++++ TRECHO DA FONTE

Os passos conduzidos pela ponta do pé são dados quando a ponta vai pra

frente, faltando muito pouco para tocar o chão. Lembra um pouco a caminhada

das bailarinas fora de cena. Quando a ponta do pé vai para trás, é a ponta do

dedão que está conduzindo, ou seja, aquela parte do pé que fica mais para trás.

Todas as pessoas têm aquele medo inato de bater a ponta do dedão do pé.

Então, instintivamente, para protegê-lo, acabam tocando o chão não com a

ponta, mas com a “barriga” do dedão, como fazemos normalmente na vida

cotidiana ao dar um passo para trás. Só que isso tira do exercício aquela pitada

de perigo que, obrigando à precisão, acende a presença, já que o calcanhar é que

acaba sendo a parte do corpo que vai mais para trás, e não o dedão. A ponta dos

pés também pode se dirigir para os lados.

Os calcanhares: quando vocês se moverem para frente, a parte que

precede o corpo não pode ser os calcanhares. No entanto, se mantiverem a

imagem mental do cabo invisível que puxa os calcanhares para frente, sua

caminhada vai adquirir uma característica particular, sem resultar artificial. Se

os calcanhares dirigem vocês para trás, o resultado é exatamente o mesmo de

quando se retrocede na vida cotidiana. Como todos os outros leading points, os

calcanhares também podem andar de lado, fazendo com que vocês mudem de

direção: por exemplo, ao cruzarem as pernas para trás.

++++++++

● **TAREFA**: Transcreva do trecho acima, sobre os passos conduzidos pela ponta do pé e pelos calcanhares, tudo o que vai de "ponta, mas com" até "para os lados.".

++++ DADOS BRUTOS

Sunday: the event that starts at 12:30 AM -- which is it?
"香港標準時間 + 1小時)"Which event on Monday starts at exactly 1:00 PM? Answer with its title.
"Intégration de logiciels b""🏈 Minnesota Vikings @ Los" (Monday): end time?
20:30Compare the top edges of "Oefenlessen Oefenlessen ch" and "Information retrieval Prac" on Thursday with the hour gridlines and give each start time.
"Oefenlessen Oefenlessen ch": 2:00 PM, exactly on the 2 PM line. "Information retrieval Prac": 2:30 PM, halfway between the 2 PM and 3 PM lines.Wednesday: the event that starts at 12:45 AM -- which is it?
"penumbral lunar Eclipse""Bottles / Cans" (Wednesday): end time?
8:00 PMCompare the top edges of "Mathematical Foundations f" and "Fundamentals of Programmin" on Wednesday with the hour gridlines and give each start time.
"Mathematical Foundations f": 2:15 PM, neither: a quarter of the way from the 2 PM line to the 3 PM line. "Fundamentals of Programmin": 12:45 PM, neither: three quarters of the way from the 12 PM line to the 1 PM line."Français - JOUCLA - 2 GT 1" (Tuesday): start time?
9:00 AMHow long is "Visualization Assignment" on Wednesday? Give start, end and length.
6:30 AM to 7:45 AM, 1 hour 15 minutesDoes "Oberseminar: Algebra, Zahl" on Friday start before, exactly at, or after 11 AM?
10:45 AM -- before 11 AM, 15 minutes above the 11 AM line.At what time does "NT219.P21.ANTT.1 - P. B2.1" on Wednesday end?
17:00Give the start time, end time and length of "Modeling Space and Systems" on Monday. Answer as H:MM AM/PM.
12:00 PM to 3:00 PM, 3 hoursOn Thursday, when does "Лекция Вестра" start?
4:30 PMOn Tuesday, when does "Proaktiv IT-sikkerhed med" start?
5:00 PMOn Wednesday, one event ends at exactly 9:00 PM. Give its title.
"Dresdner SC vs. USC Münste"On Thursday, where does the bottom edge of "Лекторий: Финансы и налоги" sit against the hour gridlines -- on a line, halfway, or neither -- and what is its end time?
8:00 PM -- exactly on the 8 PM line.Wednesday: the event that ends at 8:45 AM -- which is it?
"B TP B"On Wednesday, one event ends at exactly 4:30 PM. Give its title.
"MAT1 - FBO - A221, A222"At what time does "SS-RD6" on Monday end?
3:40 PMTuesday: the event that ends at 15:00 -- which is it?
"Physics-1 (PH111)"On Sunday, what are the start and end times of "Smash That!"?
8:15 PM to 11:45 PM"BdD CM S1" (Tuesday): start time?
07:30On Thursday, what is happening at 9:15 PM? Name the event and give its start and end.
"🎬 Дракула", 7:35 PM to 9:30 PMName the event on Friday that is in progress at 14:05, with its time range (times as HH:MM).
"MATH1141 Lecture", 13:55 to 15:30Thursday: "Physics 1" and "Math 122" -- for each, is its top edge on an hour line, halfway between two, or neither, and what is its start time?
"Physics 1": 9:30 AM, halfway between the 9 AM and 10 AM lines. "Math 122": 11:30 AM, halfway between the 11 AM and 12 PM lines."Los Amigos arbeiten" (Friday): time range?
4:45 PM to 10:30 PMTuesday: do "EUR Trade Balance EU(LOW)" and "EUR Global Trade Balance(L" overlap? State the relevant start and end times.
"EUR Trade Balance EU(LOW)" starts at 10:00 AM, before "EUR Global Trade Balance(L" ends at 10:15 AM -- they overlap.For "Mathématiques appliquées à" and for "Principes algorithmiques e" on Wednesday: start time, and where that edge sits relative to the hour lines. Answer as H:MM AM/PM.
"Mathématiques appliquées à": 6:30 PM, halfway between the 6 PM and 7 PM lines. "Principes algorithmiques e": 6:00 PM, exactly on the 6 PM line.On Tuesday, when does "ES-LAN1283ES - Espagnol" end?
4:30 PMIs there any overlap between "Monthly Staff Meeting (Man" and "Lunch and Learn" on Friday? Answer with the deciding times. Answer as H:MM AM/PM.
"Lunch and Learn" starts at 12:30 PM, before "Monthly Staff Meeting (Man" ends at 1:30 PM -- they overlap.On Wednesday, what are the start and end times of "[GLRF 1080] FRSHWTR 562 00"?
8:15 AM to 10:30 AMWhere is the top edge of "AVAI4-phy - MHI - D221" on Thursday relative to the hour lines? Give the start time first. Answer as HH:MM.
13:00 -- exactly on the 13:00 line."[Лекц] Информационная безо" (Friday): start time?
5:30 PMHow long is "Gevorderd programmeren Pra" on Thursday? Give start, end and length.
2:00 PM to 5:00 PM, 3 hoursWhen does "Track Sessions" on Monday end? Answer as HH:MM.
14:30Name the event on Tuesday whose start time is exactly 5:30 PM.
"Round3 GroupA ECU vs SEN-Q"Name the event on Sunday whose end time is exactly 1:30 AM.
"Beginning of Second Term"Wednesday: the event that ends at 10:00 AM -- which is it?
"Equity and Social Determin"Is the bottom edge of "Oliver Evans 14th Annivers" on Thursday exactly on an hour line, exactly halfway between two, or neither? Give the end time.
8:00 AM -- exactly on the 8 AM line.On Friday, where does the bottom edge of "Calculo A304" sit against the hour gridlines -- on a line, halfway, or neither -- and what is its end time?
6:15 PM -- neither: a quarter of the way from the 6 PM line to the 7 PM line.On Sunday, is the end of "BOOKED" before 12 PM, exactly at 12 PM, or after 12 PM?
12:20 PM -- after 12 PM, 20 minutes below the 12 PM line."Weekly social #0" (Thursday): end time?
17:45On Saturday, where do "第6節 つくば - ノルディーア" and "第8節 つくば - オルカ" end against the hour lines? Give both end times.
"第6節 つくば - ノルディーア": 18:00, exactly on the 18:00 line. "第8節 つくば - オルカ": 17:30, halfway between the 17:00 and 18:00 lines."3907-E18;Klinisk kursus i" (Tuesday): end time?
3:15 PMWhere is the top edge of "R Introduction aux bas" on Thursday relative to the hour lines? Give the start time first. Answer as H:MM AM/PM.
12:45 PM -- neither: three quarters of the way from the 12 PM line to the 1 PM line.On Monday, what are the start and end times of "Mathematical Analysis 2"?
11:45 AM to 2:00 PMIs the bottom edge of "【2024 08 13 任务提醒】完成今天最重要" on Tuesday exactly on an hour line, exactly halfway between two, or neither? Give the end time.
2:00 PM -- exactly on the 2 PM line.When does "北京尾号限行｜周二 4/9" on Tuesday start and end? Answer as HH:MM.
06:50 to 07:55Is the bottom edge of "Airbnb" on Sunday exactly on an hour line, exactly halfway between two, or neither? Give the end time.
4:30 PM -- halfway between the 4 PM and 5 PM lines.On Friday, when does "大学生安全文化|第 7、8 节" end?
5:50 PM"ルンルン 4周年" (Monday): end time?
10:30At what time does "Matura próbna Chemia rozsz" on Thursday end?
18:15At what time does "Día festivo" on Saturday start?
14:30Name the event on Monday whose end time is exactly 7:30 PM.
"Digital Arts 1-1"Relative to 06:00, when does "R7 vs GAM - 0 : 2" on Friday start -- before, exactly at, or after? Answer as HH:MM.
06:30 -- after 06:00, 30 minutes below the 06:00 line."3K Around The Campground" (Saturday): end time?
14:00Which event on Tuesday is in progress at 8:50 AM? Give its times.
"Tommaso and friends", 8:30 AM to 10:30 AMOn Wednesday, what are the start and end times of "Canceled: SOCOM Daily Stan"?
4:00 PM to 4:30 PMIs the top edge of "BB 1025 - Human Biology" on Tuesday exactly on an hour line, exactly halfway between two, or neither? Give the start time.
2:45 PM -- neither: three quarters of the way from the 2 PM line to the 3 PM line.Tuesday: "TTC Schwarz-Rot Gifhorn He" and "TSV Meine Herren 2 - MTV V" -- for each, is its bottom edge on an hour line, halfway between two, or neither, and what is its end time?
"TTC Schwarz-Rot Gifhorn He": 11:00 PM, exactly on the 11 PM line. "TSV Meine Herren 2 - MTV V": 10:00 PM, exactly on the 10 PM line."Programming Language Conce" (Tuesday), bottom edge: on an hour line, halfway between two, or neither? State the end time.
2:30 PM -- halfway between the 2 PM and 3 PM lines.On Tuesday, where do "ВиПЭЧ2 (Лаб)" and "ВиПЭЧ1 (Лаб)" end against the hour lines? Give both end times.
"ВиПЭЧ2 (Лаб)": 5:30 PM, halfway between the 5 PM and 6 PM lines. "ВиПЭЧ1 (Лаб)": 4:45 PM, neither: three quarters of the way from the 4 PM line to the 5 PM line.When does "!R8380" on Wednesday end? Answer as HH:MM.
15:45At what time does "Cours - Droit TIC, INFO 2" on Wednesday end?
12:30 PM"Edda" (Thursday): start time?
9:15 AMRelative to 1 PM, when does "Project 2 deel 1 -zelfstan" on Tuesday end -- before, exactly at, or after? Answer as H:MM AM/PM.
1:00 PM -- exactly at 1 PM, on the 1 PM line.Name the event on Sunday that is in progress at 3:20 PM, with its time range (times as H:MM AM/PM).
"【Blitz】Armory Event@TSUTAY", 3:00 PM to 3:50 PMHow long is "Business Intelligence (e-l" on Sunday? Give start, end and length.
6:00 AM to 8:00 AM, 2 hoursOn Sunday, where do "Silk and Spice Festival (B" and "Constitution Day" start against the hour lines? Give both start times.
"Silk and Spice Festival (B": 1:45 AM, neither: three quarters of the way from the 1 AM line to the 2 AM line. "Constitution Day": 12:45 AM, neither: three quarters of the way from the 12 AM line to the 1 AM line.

++++++++

● **RESPOSTA FINAL**:
ponta, mas com a “barriga” do dedão, como fazemos normalmente na vida

cotidiana ao dar um passo para trás. Só que isso tira do exercício aquela pitada

de perigo que, obrigando à precisão, acende a presença, já que o calcanhar é que

acaba sendo a parte do corpo que vai mais para trás, e não o dedão. A ponta dos

pés também pode se dirigir para os lados.